Whitney Point is the codename of a PCH in the Oak Trail tablet platform for AtomLincroft microprocessors.
Patsburg is the codename of a PCH in Intel 7 Series chipsets for server and workstation using the LGA 2011 socket. It was initially launched in 2011 as part of Intel X79 for the desktop enthusiast Sandy Bridge-E processors in Waimea Bay platforms.
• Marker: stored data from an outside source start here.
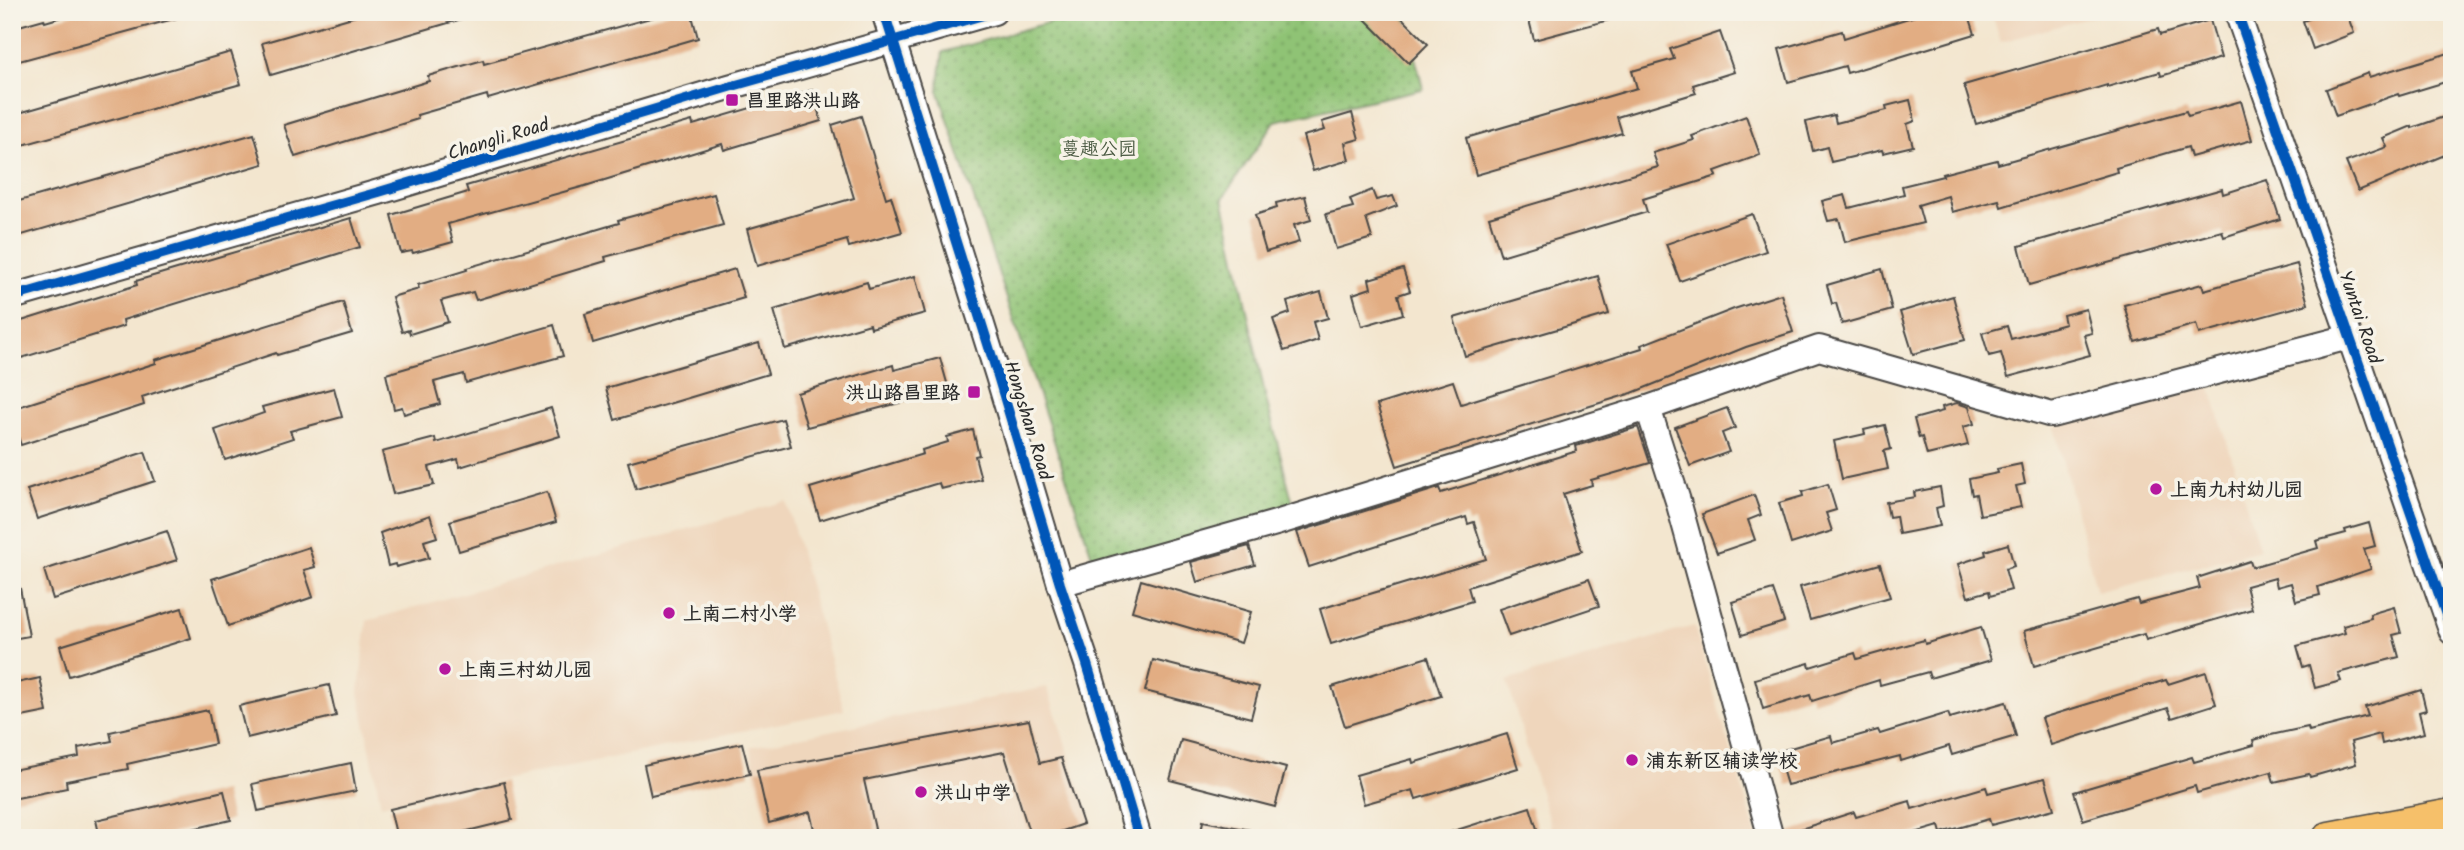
<svg xmlns="http://www.w3.org/2000/svg" width="2464" height="850" viewBox="0 0 2464 850" font-family="Kalam,'LXGW WenKai TC',sans-serif">
<defs>
<pattern id="grass-dots" width="8" height="8" patternUnits="userSpaceOnUse" patternTransform="scale(1.75)"><rect width="8" height="8" fill="#8fc375"/><path d="M2 2h.1M6 6h.1" fill="none" stroke="#759f60" stroke-width="1.8" stroke-linecap="round"/></pattern>
</defs>
<rect width="100%" height="100%" fill="#f7f3e8"/>
<filter id="ink" filterUnits="userSpaceOnUse"><feTurbulence type="fractalNoise" baseFrequency=".0143" numOctaves="2"/><feDisplacementMap in="SourceGraphic" scale="14" xChannelSelector="R" yChannelSelector="G"/><feConvolveMatrix kernelMatrix="1 2 1 2 8 2 1 2 1" color-interpolation-filters="sRGB"/></filter>
<filter id="wash" filterUnits="userSpaceOnUse"><feTurbulence type="fractalNoise" baseFrequency=".00686" numOctaves="4" result="noise"/><feDisplacementMap in="SourceGraphic" scale="28" xChannelSelector="R" yChannelSelector="G"/><feGaussianBlur stdDeviation="1.57" result="paint"/><feColorMatrix in="noise" values="0 0 0 0 0 0 0 0 0 0 0 0 0 0 0 0 0 1.4 0 .05"/><feComposite in="paint" operator="in"/></filter>
<g filter="url(#wash)">
<rect width="100%" height="100%" fill="#f3e6cf"/>
<g fill="#efd6bc">
<path d="M1991,12H2109L2001,42Z"/>
<path d="M2210,386L2260,550L2097,592L2054,427Z"/>
<path d="M786,501L844,710L381,805L359,692L367,621Z"/>
<path d="M1694,626L1757,838H1554L1507,681Z"/>
<path d="M1047,687L1096,838H769L750,747Z"/>
</g>
<path fill="url(#grass-dots)" stroke="#5d7750" stroke-width="2" d="M1086,12H1404L1423,89L1275,121L1223,198L1266,399L1293,504L1170,551L1096,568L938,90L943,52Z"/>
<g id="blocks">
<g fill="#e2ad83">
<path d="M79,12H181V17L12,63V28L44,19L45,22Z"/>
<path d="M370,12H471L472,16L271,75L262,43Z"/>
<path d="M672,12H691L698,38L488,99L487,95L417,115L418,119L295,157L284,125L429,81L428,76L483,60L484,64Z"/>
<path d="M1358,12H1396L1428,44L1409,63Z"/>
<path d="M1527,12H1619L1620,17L1534,40Z"/>
<path d="M1928,12H1968L1975,34L1847,73L1845,66L1788,82L1779,49L1842,31L1844,38Z"/>
<path d="M2327,12H2346L2354,33L2313,49L2303,21Z"/>
<path d="M2210,20L2221,58L2161,76L2160,72L2107,87V85L1976,124L1964,85L2158,29L2160,35Z"/>
<path d="M1720,32L1734,72L1693,85L1696,93L1617,117L1622,133L1476,175L1466,138L1637,88L1632,71L1674,59L1670,49Z"/>
<path d="M231,52L241,84L12,148V115Z"/>
<path d="M2452,52V80L2399,96L2398,94L2336,116L2326,89L2368,73L2369,77Z"/>
<path d="M812,90L821,121L724,150L722,144L585,186L448,224L453,242L413,253L412,251L401,253L391,215L468,192L466,186L692,121L693,125Z"/>
<path d="M1910,100L1915,121L1907,124L1913,146L1883,153L1882,150L1831,162L1827,147L1813,151L1806,122L1834,115L1836,123L1887,110L1886,106Z"/>
<path d="M2241,101L2252,140L2191,157L2188,147L2116,168L2117,172L2001,207L1999,200L1952,212L1948,196L1918,205L1923,223L1845,242L1839,219L1828,221L1822,201L1845,195L1849,208L1904,194L1902,186L1943,176L1942,174L1997,160L1998,164L2186,111L2188,116Z"/>
<path d="M1352,113L1359,139L1345,143L1349,160L1313,171L1303,136L1325,130L1322,122Z"/>
<path d="M2452,114V152L2358,191L2346,162L2387,147L2383,138L2412,126V128Z"/>
<path d="M861,116L886,198L891,196L902,232L849,247L847,240L757,266L747,229L854,198L832,125Z"/>
<path d="M1746,116L1760,155L1715,171L1717,176L1643,199L1647,212L1501,256L1489,217L1658,167L1653,153L1694,140L1692,136Z"/>
<path d="M254,134L263,164L12,238V203Z"/>
<path d="M2267,180L2280,219L2224,237L2222,231L2029,285L2019,246L2222,189L2223,194Z"/>
<path d="M1372,190L1376,200L1393,196L1397,206L1366,218L1372,238L1336,249L1326,214L1353,207L1350,199Z"/>
<path d="M714,194L723,225L605,257L606,261L476,300L473,292L441,301L448,322L410,334L409,330L402,332L392,297L419,289L418,285L467,270L466,268L619,223L618,220Z"/>
<path d="M1305,196L1311,220L1294,225L1299,242L1266,252L1255,215L1277,208L1276,203Z"/>
<path d="M1752,214L1766,251L1680,281L1666,244Z"/>
<path d="M351,218L360,247L123,320L124,326L12,361V324L137,285L136,281Z"/>
<path d="M2297,264L2308,304L2199,334L2196,324L2135,342L2124,305L2202,284L2204,290Z"/>
<path d="M735,269L744,298L593,343L585,314Z"/>
<path d="M1403,269L1410,291L1398,295L1403,314L1362,326L1353,294L1371,288L1369,279Z"/>
<path d="M1882,269L1892,310L1842,324L1836,303L1832,304L1827,285Z"/>
<path d="M915,276L925,313L871,328L870,324L785,349L774,310L867,282L869,289Z"/>
<path d="M1598,276L1609,314L1465,356L1454,318Z"/>
<path d="M1321,292L1328,318L1313,322L1318,340L1284,351L1273,319L1290,313L1287,302Z"/>
<path d="M1781,294L1793,332L1746,347L1632,393L1397,466L1377,405L1453,381L1461,404L1642,348L1641,345L1734,309Z"/>
<path d="M1953,296L1965,340L1913,354L1900,312Z"/>
<path d="M343,302L352,333L277,355L276,353L142,397L144,405L21,445L12,419V409L156,363L155,360Z"/>
<path d="M2086,309L2092,333L2084,335L2090,355L2008,377L2001,353L1989,356L1982,333L2007,326L2011,339L2065,324L2063,315Z"/>
<path d="M554,325L563,356L466,383L464,374L434,382L440,404L404,414L402,407L394,409L386,374Z"/>
<path d="M759,343L768,374L615,420L606,388Z"/>
<path d="M940,358L949,390L807,427L797,393L893,365L894,370Z"/>
<path d="M334,388L342,417L290,431L293,438L225,460L215,430L264,413L262,407Z"/>
<path d="M1957,403L1969,407L1974,424L1963,427L1968,445L1927,455L1922,437L1919,438L1914,419L1943,411L1942,407Z"/>
<path d="M551,408L560,436L460,467L458,459L429,467L434,485L393,494L382,452L435,438L436,443Z"/>
<path d="M1727,408L1735,428L1722,433L1729,452L1690,466L1675,427Z"/>
<path d="M783,419L791,446L636,489L628,462Z"/>
<path d="M1885,425L1891,449L1884,451L1888,469L1842,479L1834,441L1865,434L1864,430Z"/>
<path d="M1638,427L1650,463L1591,480L1592,485L1563,494L1582,551L1468,587L1472,601L1331,644L1320,609L1486,559L1474,522L1468,524L1466,517L1309,567L1297,532L1439,488L1441,493L1577,451L1576,446Z"/>
<path d="M973,430L979,455L975,456L981,479L941,489L939,483L932,485L820,520L810,488L923,454L922,450L948,442L947,437Z"/>
<path d="M145,452L155,481L37,519L27,490Z"/>
<path d="M2021,464L2025,484L2016,486L2021,507L1980,515L1976,494L1972,495L1969,479L1998,473L1997,469Z"/>
<path d="M1828,484L1836,510L1826,513L1832,531L1791,544L1779,503L1803,496L1802,492Z"/>
<path d="M1940,487L1943,506L1936,508L1940,526L1899,534L1896,516L1889,517L1886,502L1915,497L1914,492Z"/>
<path d="M547,492L556,522L459,551L450,521Z"/>
<path d="M1754,495L1761,515L1748,520L1755,540L1717,553L1702,514Z"/>
<path d="M430,515L437,537L424,541L429,558L396,567L395,564L388,566L380,533Z"/>
<path d="M2369,523L2375,546L2364,549L2371,569L2318,587L2320,595L2296,601L2291,583L2277,587L2275,578L2246,586L2252,609L2146,640L2144,634L2034,666L2024,631L2137,599L2139,604L2200,588L2197,578L2250,561L2252,567L2318,548L2316,541L2346,533L2345,530Z"/>
<path d="M167,531L177,560L53,599L44,570Z"/>
<path d="M2008,544L2014,566L2005,569L2011,590L1990,596L1989,591L1968,597L1958,564L1986,555L1985,551Z"/>
<path d="M1249,546L1255,565L1197,582L1191,562Z"/>
<path d="M309,547L315,567L304,570L313,597L228,626L212,579Z"/>
<path d="M1880,564L1890,597L1810,620L1800,587Z"/>
<path d="M1589,579L1599,606L1509,636L1499,609Z"/>
<path d="M1141,580L1251,612L1241,643L1132,611Z"/>
<path d="M20,588L29,636L12,639V589Z"/>
<path d="M1773,590L1784,622L1742,635L1732,602Z"/>
<path d="M2394,607L2401,633L2393,635L2399,657L2338,673L2341,681L2315,688L2309,665L2303,667L2297,646L2345,633L2343,626L2371,618L2370,614Z"/>
<path d="M182,608L191,638L69,676L60,646Z"/>
<path d="M1981,627L1991,660L1930,678L1928,672L1880,685L1879,680L1812,701L1810,695L1763,709L1755,679L1809,663L1810,667L1855,653L1857,659L1924,640L1925,644Z"/>
<path d="M1428,657L1441,696L1345,726L1332,687Z"/>
<path d="M1153,660L1259,687L1251,718L1145,691Z"/>
<path d="M2206,672L2216,704L2172,718L2168,708L2051,745L2042,718L2166,680L2168,684Z"/>
<path d="M40,678L47,712L12,719V684Z"/>
<path d="M329,685L336,716L247,738L239,706Z"/>
<path d="M2421,690L2426,710L2419,712L2424,733L2382,744L2380,734L2351,742L2356,764L2310,777L2309,774L2274,782L2271,772L2197,793L2195,786L2083,820L2074,792L2192,757L2194,762L2254,745L2253,740L2271,735L2308,727L2309,731L2368,716L2365,707Z"/>
<path d="M2006,702L2016,736L1952,755L1949,746L1901,761L1900,756L1787,785L1777,752L1831,736L1833,743L1878,730L1880,734L1948,713L1950,718Z"/>
<path d="M208,710L215,744L127,764L128,769L66,781L67,788L12,799V770L79,757L78,748L112,741L110,732Z"/>
<path d="M1029,720L1040,763L1061,758L1083,824L1042,838H1031L1004,752L864,780L877,838H816L810,812L769,823L757,770Z"/>
<path d="M1507,734L1518,768L1416,799L1413,790L1364,804L1356,775L1412,759L1413,763Z"/>
<path d="M1181,740L1286,768L1275,807L1170,780Z"/>
<path d="M742,743L750,774L651,796L644,765Z"/>
<path d="M351,763L356,791L258,811L252,784Z"/>
<path d="M2045,778L2054,809L1991,825L1989,819L1941,833L1939,826L1898,838H1786L1785,834L1854,812L1856,817L1910,801L1912,809L1986,787L1988,793Z"/>
<path d="M504,782L512,820L439,838H397L390,809Z"/>
<path d="M224,791L231,820L154,838H100L96,820Z"/>
<path d="M1530,807L1540,838H1444V834Z"/>
<path d="M1203,821L1251,830V838H1200Z"/>
</g>
</g>
</g>
<g filter="url(#ink)">
<use href="#blocks" fill-opacity="0" stroke="#494744" stroke-width="2"/>
<g fill="none" stroke-linecap="round" stroke-linejoin="round">
<defs>
<g id="minor">
<path d="M884,12L998,376L1060,584L1087,664L1139,838"/>
<path d="M2237,12L2452,632"/>
<path d="M12,297L379,192L729,87L994,12"/>
<path d="M1648,408L1678,501L1771,838"/>
<path d="M1060,584L1276,523L1648,408L1819,348L2052,415L2349,337"/>
</g>
<path id="major" d="M2329,838L2452,815"/>
</defs>
<use href="#minor" stroke="#494744" stroke-width="28"/>
<use href="#major" stroke="#494744" stroke-width="35"/>
<use href="#minor" stroke="#fff" stroke-width="24"/>
<use href="#major" stroke="#f6c06b" stroke-width="32"/>
<defs>
<g id="cycleway">
<path d="M884,12L998,376L1060,584L1087,664L1139,838"/>
<path d="M2237,12L2452,632"/>
<path d="M12,297L379,192L729,87L994,12"/>
</g>
</defs>
<use href="#cycleway" stroke="#f7f3e8" stroke-width="15"/>
<use href="#cycleway" stroke="#0057b8" stroke-width="10"/>
</g>
</g>
<g fill="#b5179e" stroke="#f7f3e8" stroke-width="2.5">
<rect x="725" y="93" width="14" height="14" rx="3.5"/>
<rect x="967" y="385" width="14" height="14" rx="3.5"/>
<circle cx="2156" cy="489" r="7"/>
<circle cx="669" cy="613" r="7"/>
<circle cx="445" cy="669" r="7"/>
<circle cx="1632" cy="760" r="7"/>
<circle cx="921" cy="792" r="7"/>
</g>
<g text-anchor="middle" stroke-width="7" stroke-linejoin="round" paint-order="stroke">
<g font-size="19" font-weight="bold" fill="#2b2b2b" stroke="#f7f3e8" text-anchor="start">
<text x="746" y="107">昌里路洪山路</text>
<text x="960" y="399" text-anchor="end">洪山路昌里路</text>
<text x="2170" y="496">上南九村幼儿园</text>
<text x="683" y="620">上南二村小学</text>
<text x="459" y="676">上南三村幼儿园</text>
<text x="1646" y="767">浦东新区辅读学校</text>
<text x="935" y="799">洪山中学</text>
</g>
<g font-size="19" fill="#2b2b2b" stroke="#f7f3e8">
<text transform="translate(498 138) rotate(-17)" y="7">Changli Road</text>
<text transform="translate(2361 317) rotate(71)" y="7">Yuntai Road</text>
<text transform="translate(1029 420) rotate(73)" y="7">Hongshan Road</text>
</g>
<g font-size="19" fill="#495941" stroke="#f7f3e8">
<text x="1099" y="155">蔓趣公园</text>
</g>
</g>
<rect width="2464" height="850" fill="none" stroke="#f7f3e8" stroke-width="42"/>
</svg>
Patsburg was then used for the Sandy Bridge-EP server platform (the platform was codenamed Romley and the CPUs codenamed Jaketown, and finally branded as Xeon E5-2600 series) launched in early 2012.
Launched in the fall of 2013, the Ivy Bridge-E/EP processors (the latter branded as Xeon E5-2600 v2 series) also work with Patsburg, typically with a BIOS update.
A design flaw causes devices connected to the Lynx Point's integrated USB 3.0 controller to be disconnected when the system wakes up from the S3 state (Suspend to RAM), forcing the USB devices to be reconnected although no data is lost. This issue is corrected in C2 stepping level of the Lynx Point chipset.
Due to launch in 2014, Wellsburg is the codename for the C610 series PCH, planned for the Haswell-EP (Xeon E5-2600 v3) and Broadwell-EP (Xeon E5-2600 v4) processors. Generally similar to Patsburg, Wellsburg is supposed to consume only 7 W, fully loaded.